====== Record extracts ======
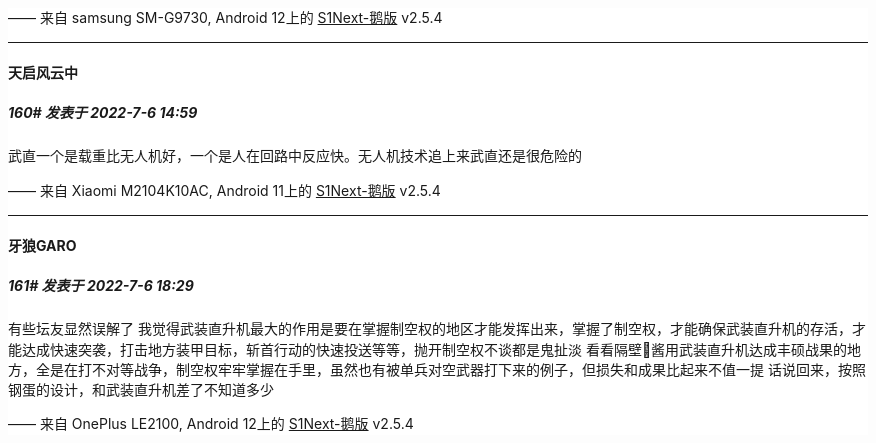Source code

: —— 来自 samsung SM-G9730, Android 12上的 [S1Next-鹅版](https://github.com/ykrank/S1-Next/releases) v2.5.4



*****

####  天启风云中  
##### 160#       发表于 2022-7-6 14:59

武直一个是载重比无人机好，一个是人在回路中反应快。无人机技术追上来武直还是很危险的

—— 来自 Xiaomi M2104K10AC, Android 11上的 [S1Next-鹅版](https://github.com/ykrank/S1-Next/releases) v2.5.4



*****

####  牙狼GARO  
##### 161#       发表于 2022-7-6 18:29

有些坛友显然误解了
我觉得武装直升机最大的作用是要在掌握制空权的地区才能发挥出来，掌握了制空权，才能确保武装直升机的存活，才能达成快速突袭，打击地方装甲目标，斩首行动的快速投送等等，抛开制空权不谈都是鬼扯淡
看看隔壁🦅酱用武装直升机达成丰硕战果的地方，全是在打不对等战争，制空权牢牢掌握在手里，虽然也有被单兵对空武器打下来的例子，但损失和成果比起来不值一提
话说回来，按照钢蛋的设计，和武装直升机差了不知道多少

—— 来自 OnePlus LE2100, Android 12上的 [S1Next-鹅版](https://github.com/ykrank/S1-Next/releases) v2.5.4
======
Exercise aim.
The answer should consist only of the lines from the one with "我觉得武装直升机最大的作用是" to the final line of the records above, retyped word for word.

Final answer.
我觉得武装直升机最大的作用是要在掌握制空权的地区才能发挥出来，掌握了制空权，才能确保武装直升机的存活，才能达成快速突袭，打击地方装甲目标，斩首行动的快速投送等等，抛开制空权不谈都是鬼扯淡
看看隔壁🦅酱用武装直升机达成丰硕战果的地方，全是在打不对等战争，制空权牢牢掌握在手里，虽然也有被单兵对空武器打下来的例子，但损失和成果比起来不值一提
话说回来，按照钢蛋的设计，和武装直升机差了不知道多少

—— 来自 OnePlus LE2100, Android 12上的 [S1Next-鹅版](https://github.com/ykrank/S1-Next/releases) v2.5.4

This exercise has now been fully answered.